**What is being asked:** Starting with the line that holds "left eye: (232, 96)", repeat each line through the last one below, exactly. Pictures stay out.

**Data extracts:**

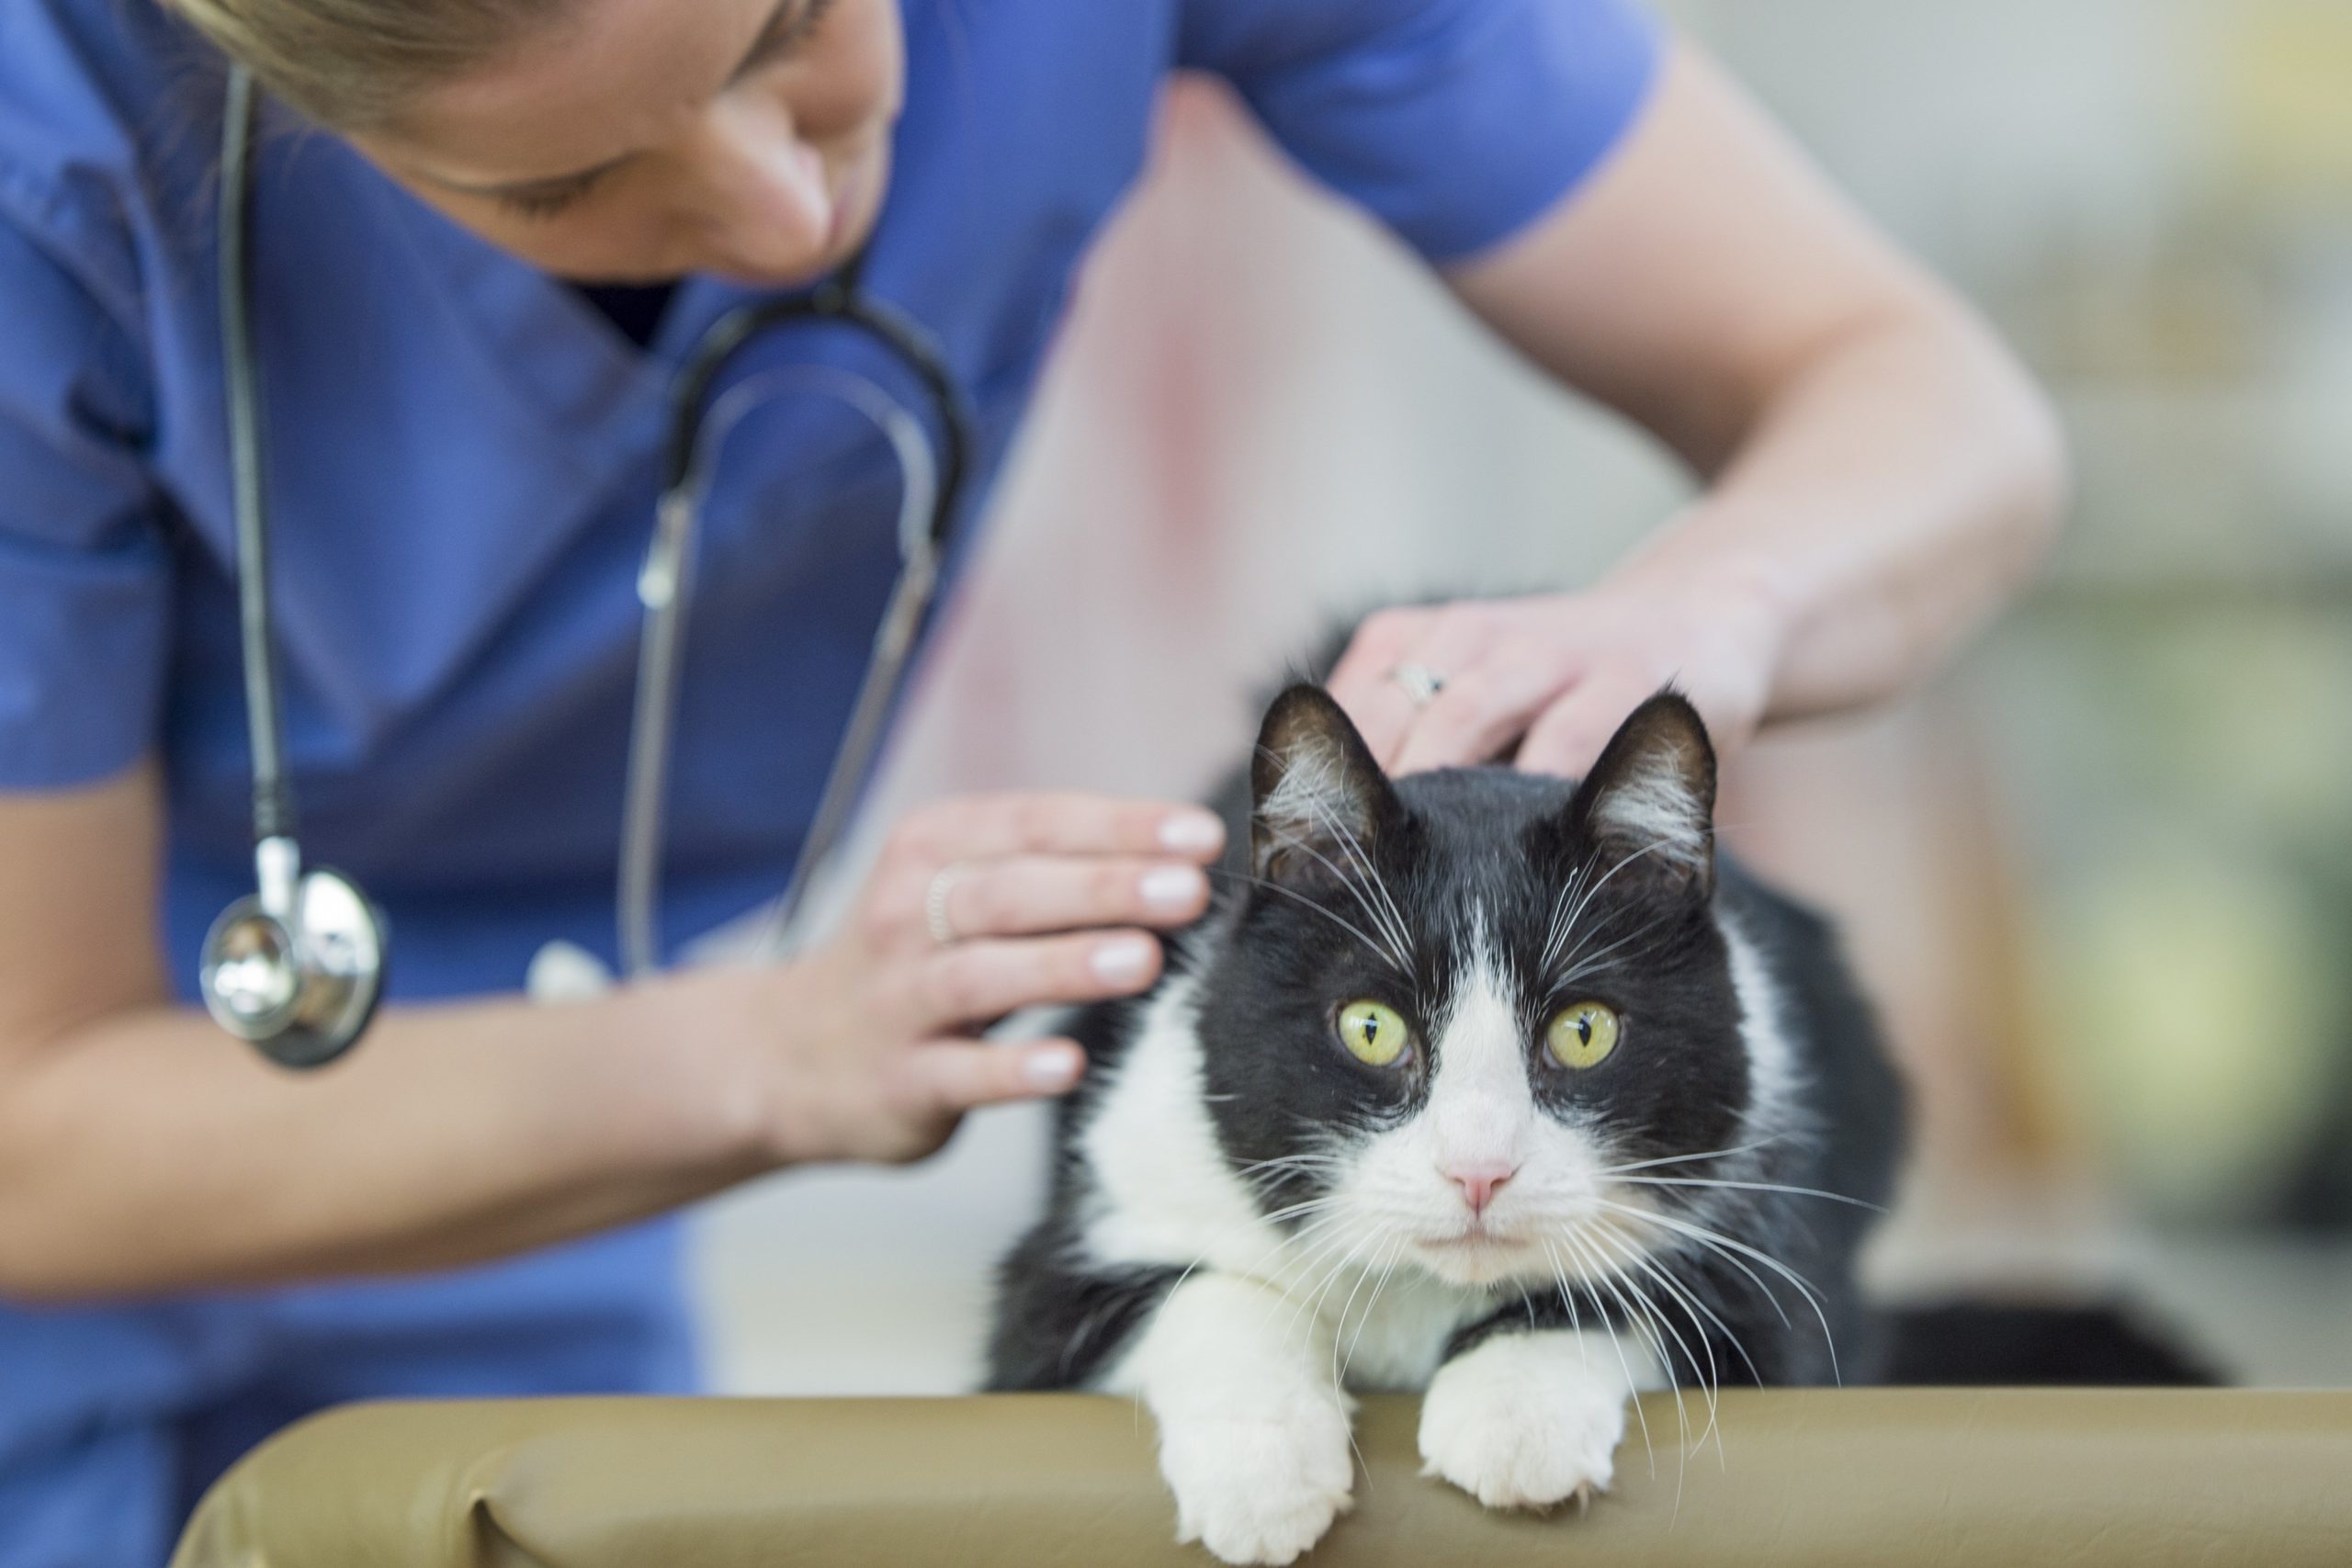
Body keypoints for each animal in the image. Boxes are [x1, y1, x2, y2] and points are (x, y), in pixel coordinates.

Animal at [983, 686, 1900, 1568]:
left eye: (1585, 1030)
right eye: (1371, 1027)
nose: (1478, 1171)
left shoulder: (1772, 1264)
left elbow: (1661, 1297)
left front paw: (1515, 1410)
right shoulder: (1095, 1223)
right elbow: (1195, 1289)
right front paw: (1262, 1473)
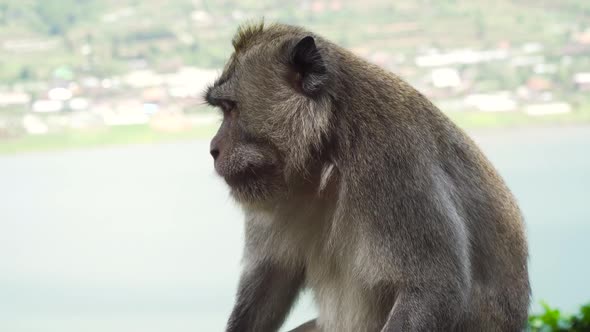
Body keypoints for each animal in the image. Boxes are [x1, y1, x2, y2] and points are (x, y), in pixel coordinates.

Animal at [207, 22, 532, 330]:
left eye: (231, 109)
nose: (213, 148)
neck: (327, 149)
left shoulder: (394, 161)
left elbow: (434, 288)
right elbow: (271, 279)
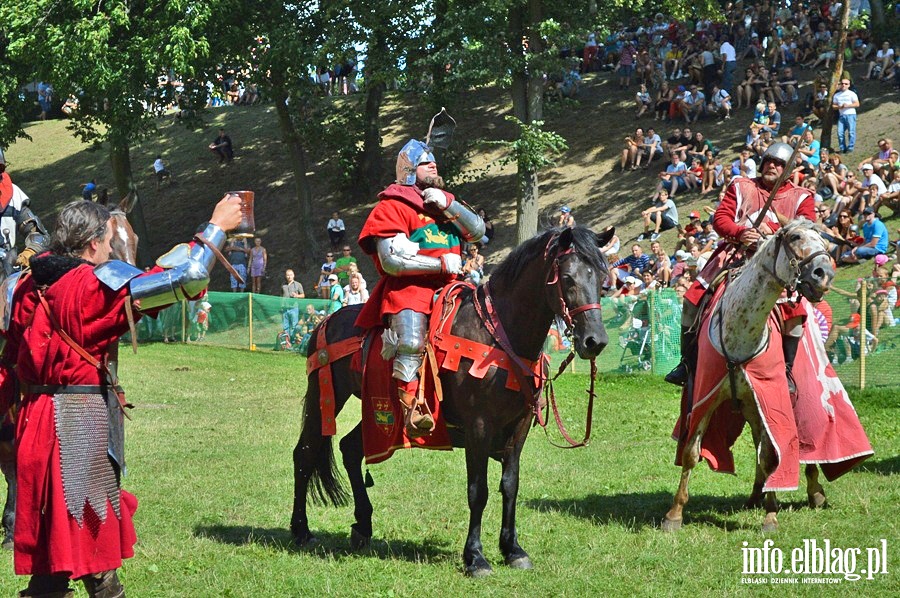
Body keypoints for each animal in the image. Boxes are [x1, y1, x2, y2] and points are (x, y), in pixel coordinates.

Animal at [292, 227, 616, 580]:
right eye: (568, 278)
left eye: (602, 278)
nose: (595, 341)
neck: (501, 335)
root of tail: (327, 320)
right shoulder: (478, 427)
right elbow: (478, 491)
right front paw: (475, 557)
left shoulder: (519, 427)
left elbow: (510, 485)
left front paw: (513, 549)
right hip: (327, 397)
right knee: (305, 454)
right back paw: (301, 529)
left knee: (350, 448)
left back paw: (362, 526)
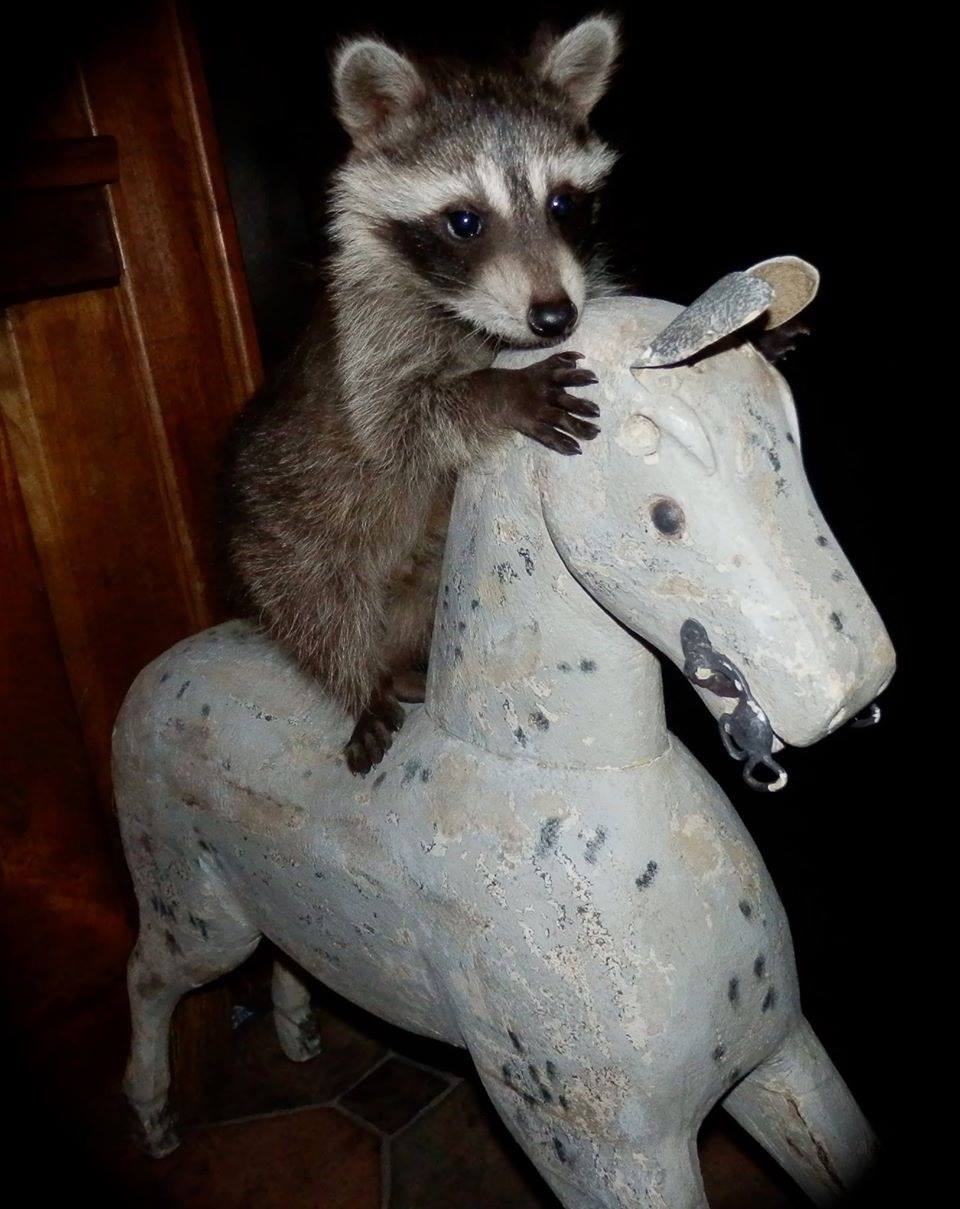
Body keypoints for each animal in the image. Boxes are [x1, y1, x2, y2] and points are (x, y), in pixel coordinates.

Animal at [225, 15, 621, 774]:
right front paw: (498, 394)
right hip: (281, 537)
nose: (554, 318)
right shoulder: (368, 335)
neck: (473, 318)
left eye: (563, 203)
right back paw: (364, 679)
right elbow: (394, 422)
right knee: (313, 603)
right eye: (465, 221)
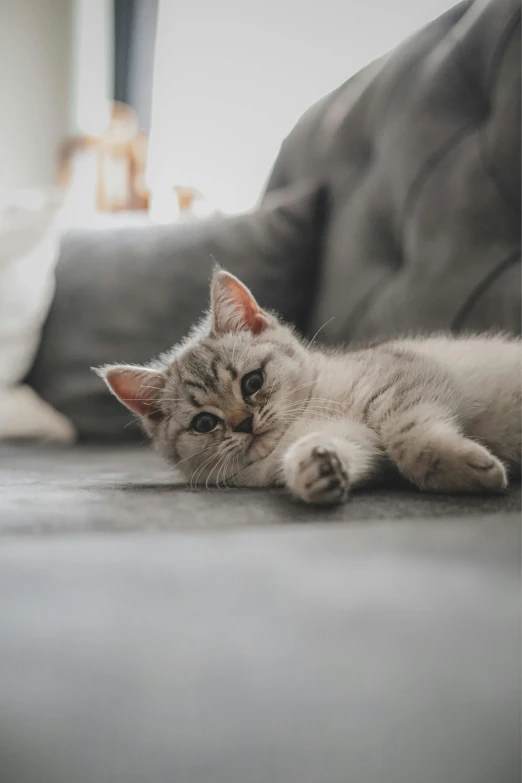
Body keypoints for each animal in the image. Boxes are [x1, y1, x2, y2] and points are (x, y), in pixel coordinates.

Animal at [94, 268, 520, 502]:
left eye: (252, 382)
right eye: (204, 423)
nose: (244, 423)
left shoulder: (401, 379)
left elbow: (407, 437)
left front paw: (459, 467)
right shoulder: (356, 440)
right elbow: (349, 451)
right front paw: (312, 468)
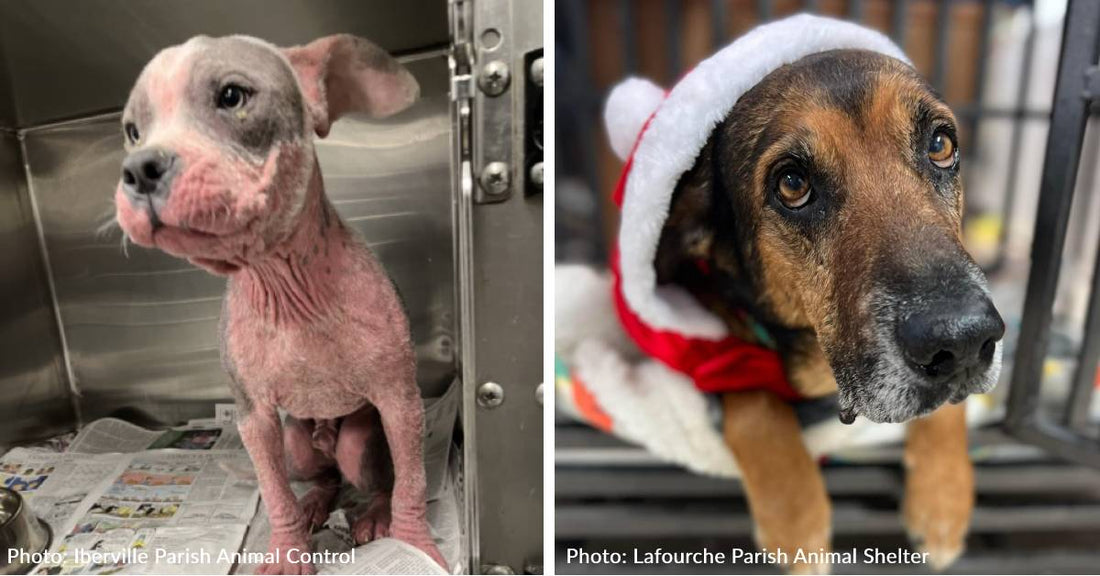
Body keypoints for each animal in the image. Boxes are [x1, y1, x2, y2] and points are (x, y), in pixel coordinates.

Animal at [112, 34, 446, 571]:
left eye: (232, 96)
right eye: (132, 131)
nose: (139, 168)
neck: (286, 285)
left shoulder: (401, 400)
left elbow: (411, 481)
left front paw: (414, 545)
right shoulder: (255, 419)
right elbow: (274, 494)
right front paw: (289, 552)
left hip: (360, 440)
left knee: (377, 477)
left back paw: (375, 515)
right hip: (297, 442)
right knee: (323, 477)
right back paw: (314, 505)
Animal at [651, 49, 1007, 571]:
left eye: (940, 144)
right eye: (792, 184)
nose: (962, 341)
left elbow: (947, 410)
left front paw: (943, 497)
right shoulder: (713, 353)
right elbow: (758, 404)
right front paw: (798, 522)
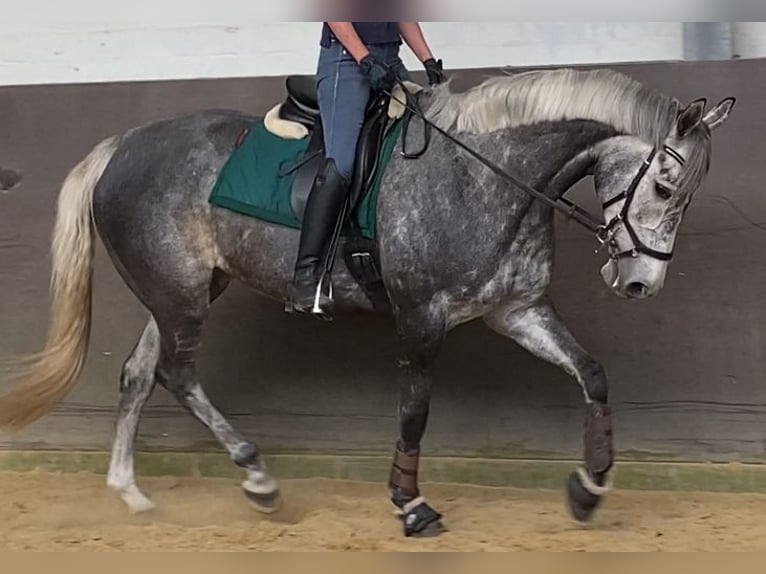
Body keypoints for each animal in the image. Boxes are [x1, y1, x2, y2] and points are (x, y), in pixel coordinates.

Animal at [0, 67, 735, 537]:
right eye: (664, 186)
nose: (640, 285)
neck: (486, 175)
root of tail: (122, 144)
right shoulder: (421, 317)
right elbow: (415, 413)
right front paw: (410, 506)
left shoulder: (518, 310)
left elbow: (593, 373)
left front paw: (589, 490)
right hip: (178, 295)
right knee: (176, 373)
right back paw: (258, 480)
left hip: (183, 288)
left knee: (138, 373)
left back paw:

**Your response:**
left eye: (232, 96)
right eye: (132, 131)
nose: (139, 168)
neck: (286, 285)
left shoulder: (401, 400)
left elbow: (411, 481)
left front paw: (414, 545)
right shoulder: (255, 419)
right elbow: (274, 494)
right front paw: (289, 552)
left hip: (360, 440)
left knee: (377, 477)
left back paw: (375, 515)
right hip: (297, 442)
right knee: (323, 477)
right back paw: (314, 505)
Animal at [651, 49, 1007, 571]:
left eye: (940, 144)
right eye: (792, 184)
nose: (962, 341)
left elbow: (947, 410)
left front paw: (943, 497)
right shoulder: (713, 353)
right elbow: (758, 404)
right front paw: (798, 522)
Body keypoints for each animal in the image. Boxes are [x1, y1, x2, y2] and points are (x, y), in pixel coordinates.

Animal at [0, 67, 735, 537]:
right eye: (664, 186)
nose: (640, 285)
neck: (486, 175)
root of tail: (122, 144)
right shoulder: (421, 317)
right elbow: (415, 413)
right front paw: (410, 506)
left shoulder: (518, 310)
left elbow: (593, 373)
left front paw: (589, 490)
right hip: (178, 295)
right knee: (176, 373)
right back paw: (258, 480)
left hip: (183, 288)
left knee: (138, 373)
left back paw:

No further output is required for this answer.